A couple of days ago Vox ran a story about a new Ipsos-MORI poll showing that Americans think the unemployment rate right now is an astonishing 32 percent—higher than during the Great Depression. The correct answer, of course, is about 6 percent. And this is not just a harmless bit of ignorance, like not being able to name the vice president. “It matters,” we’re told, “because the degree to which people perceive problems guides how they make political decisions.”
My first thought when I saw this is the same one I have a lot: how has this changed over time? After all, if Americans always think the unemployment rate is way higher than it is, then it doesn’t mean much. But I couldn’t find any previous polling data on this. I made a few desultory attempts in between football games this weekend, but came up empty.
Luckily, John Sides is a stronger man than me, and also more familiar with the past literature on this stuff. It turns out there’s not very much to look at, actually, but what there is suggests that this Ipsos-MORI poll is a weird outlier. Generally, speaking, most people do know roughly what the unemployment rate is:
In this 1986 article….two-thirds, stated that the unemployment rate was 10 percent, 11 percent, or 12 percent — a substantial degree of accuracy.

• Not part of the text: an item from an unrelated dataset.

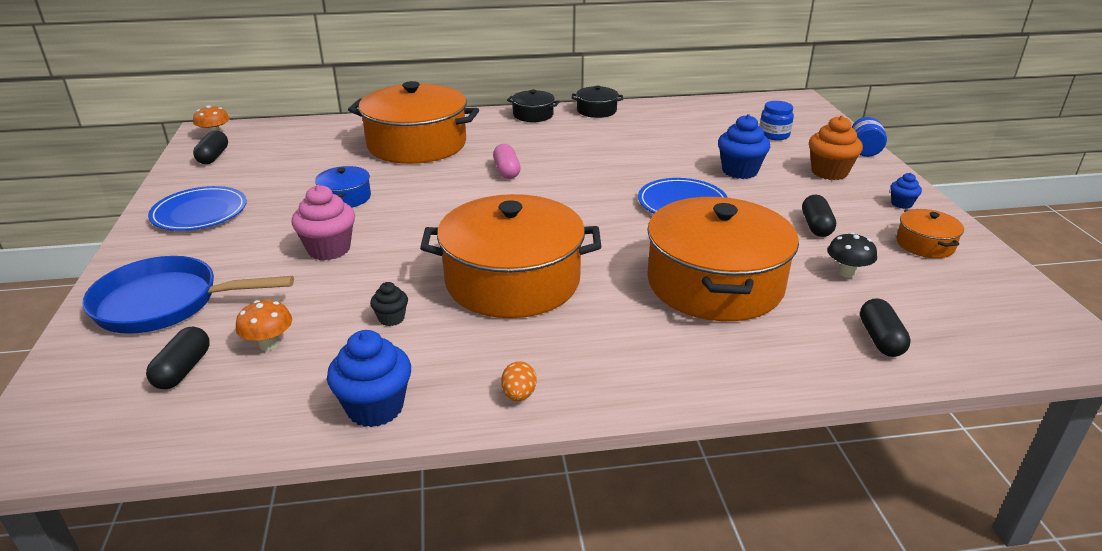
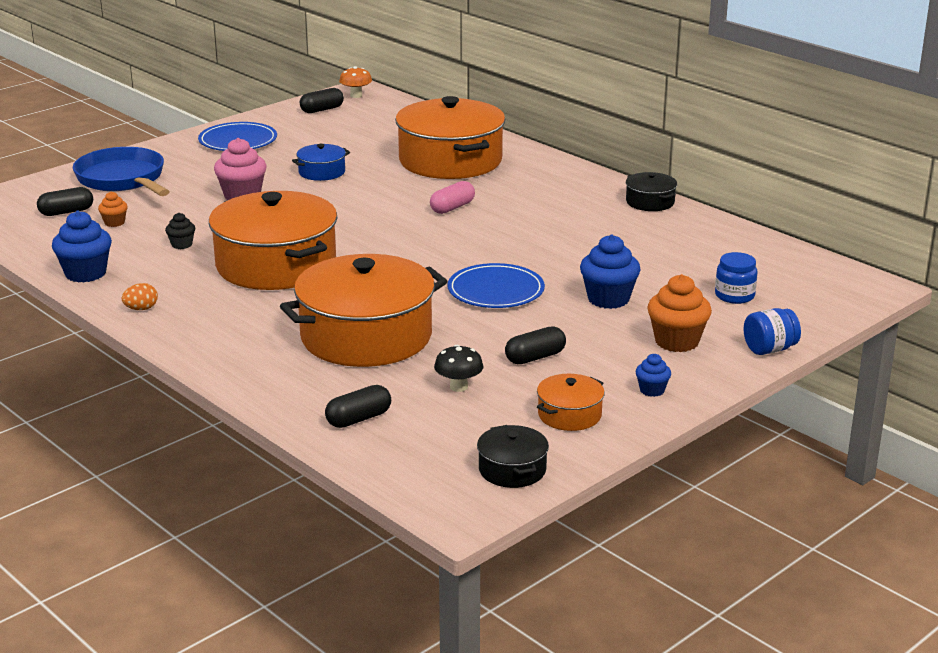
camera: 55 degrees right, 5 degrees down
orange mushroom [236,300,292,351] -> orange cupcake [98,191,128,227]
black pot [507,90,559,122] -> black pot moved to [477,425,549,488]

In this 2014 article….approximately 40-50 percent of respondents could estimate this rate within 1 percentage point.
In this 2014 article….most respondents gave fairly accurate estimates — which is reflected in the median.

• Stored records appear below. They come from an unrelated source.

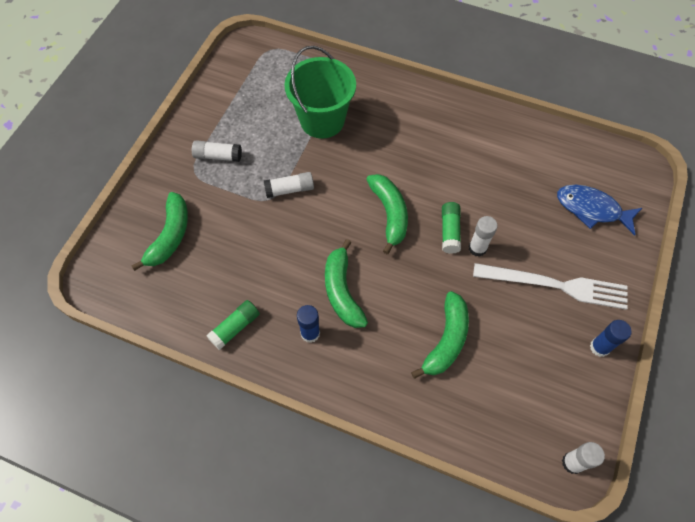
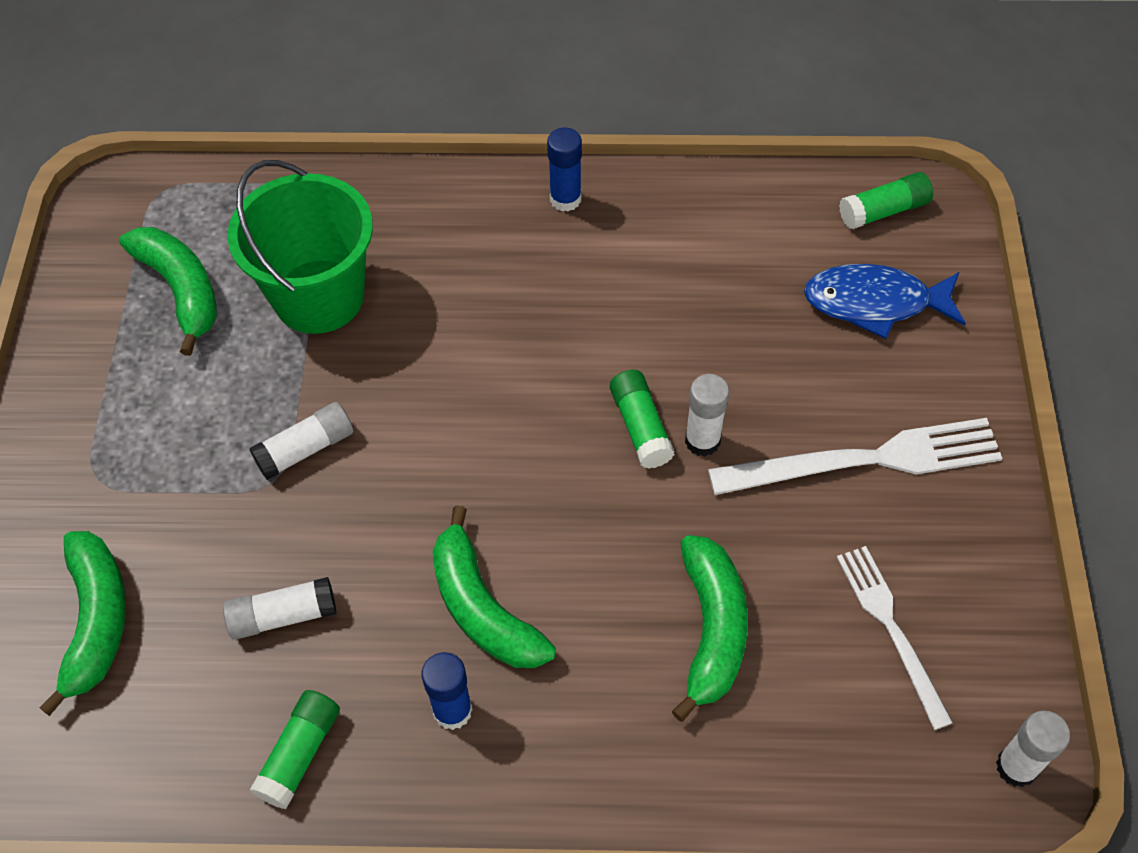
camera: 20 degrees left, 5 degrees down
white glue stick [192,140,242,162] -> white glue stick moved to [223,577,337,640]
green banana [366,174,408,254] -> green banana moved to [119,227,217,356]
blue glue stick [590,320,632,357] -> blue glue stick moved to [547,127,582,212]
none -> white fork [837,546,953,730]
none -> green glue stick [839,172,933,229]

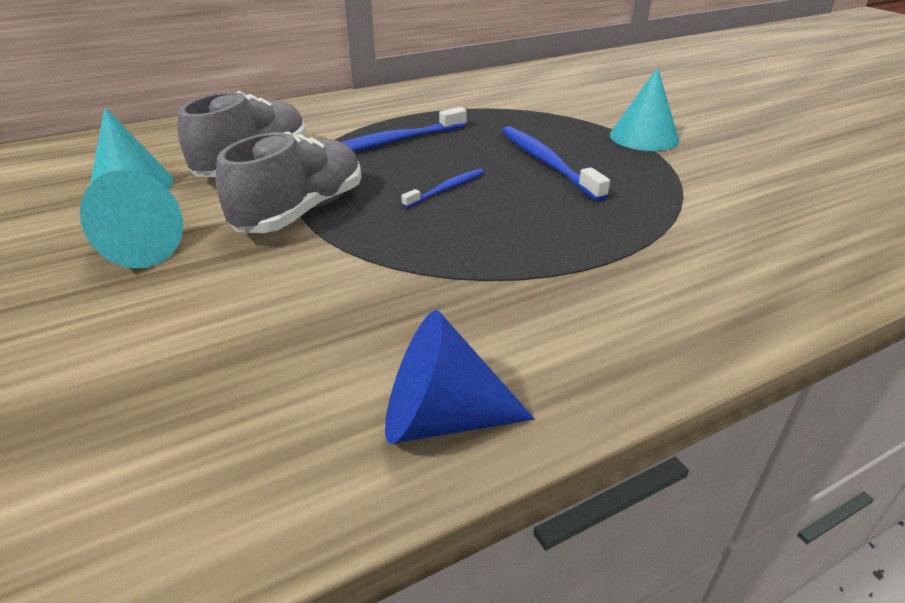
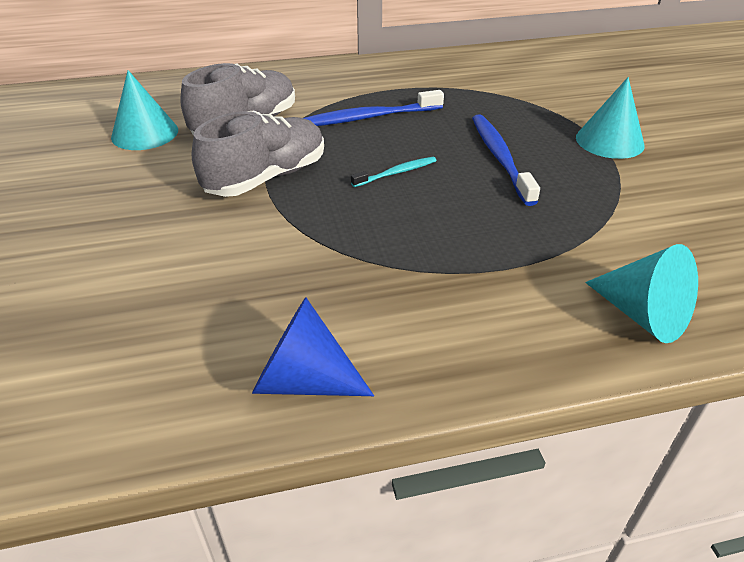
camera: 15 degrees right, 5 degrees up
turquoise cone [80,170,183,268] -> turquoise cone moved to [585,244,698,343]
blue toothbrush [401,169,484,208] -> turquoise toothbrush [351,157,437,187]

So the whole thing is a little odd. In past polls, people weren’t too far off. In this one, they’re off by more than 25 points. Something doesn’t add up, but it’s not clear what. In any case, it’s worth taking this whole thing with a grain of salt.
But all is not lost. If you decide to take this poll seriously anyway, you might be interested to know that the unemployment results are merely one part of a broader report titled “Perils of Perception.” Basically, it’s an international survey showing just how wrong people in different countries are about things like murder rates, number of Muslims, teen birth rates, voting, and so forth. This is then compiled into a handy “Index of Ignorance.”

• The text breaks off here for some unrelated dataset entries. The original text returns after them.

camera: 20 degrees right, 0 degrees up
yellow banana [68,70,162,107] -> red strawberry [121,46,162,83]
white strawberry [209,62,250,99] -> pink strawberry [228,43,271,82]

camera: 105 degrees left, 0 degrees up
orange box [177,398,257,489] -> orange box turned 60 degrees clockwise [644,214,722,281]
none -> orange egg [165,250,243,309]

So who’s #1? Not us. We came in second to Italy. But that’s not too bad! We’re pretty damn ignorant, and with a little less effort we might take the top spot next year. Still, even though Germans and Swedes may feel smug about their knowledge of demographic facts, can they launch pointless wars in the Middle East whenever they feel like it? No they can’t. So there.
POSTSCRIPT: On a slightly more serious note, Sides tells us that not only is the Ipsos-MORI poll an odd outlier, but that his research suggests that ignorance of the unemployment rate has very little impact on people’s attitudes anyway. I’d say the Ipsos-MORI poll accidentally confirms this. The German public, for example, has a much more accurate view of the unemployment rate than the American public. So has that helped their policymaking? It has not. Over the past few years, Germany has probably had the worst economic policy of any developed country, while the US has had among the best. A well-informed public may be less important than we think.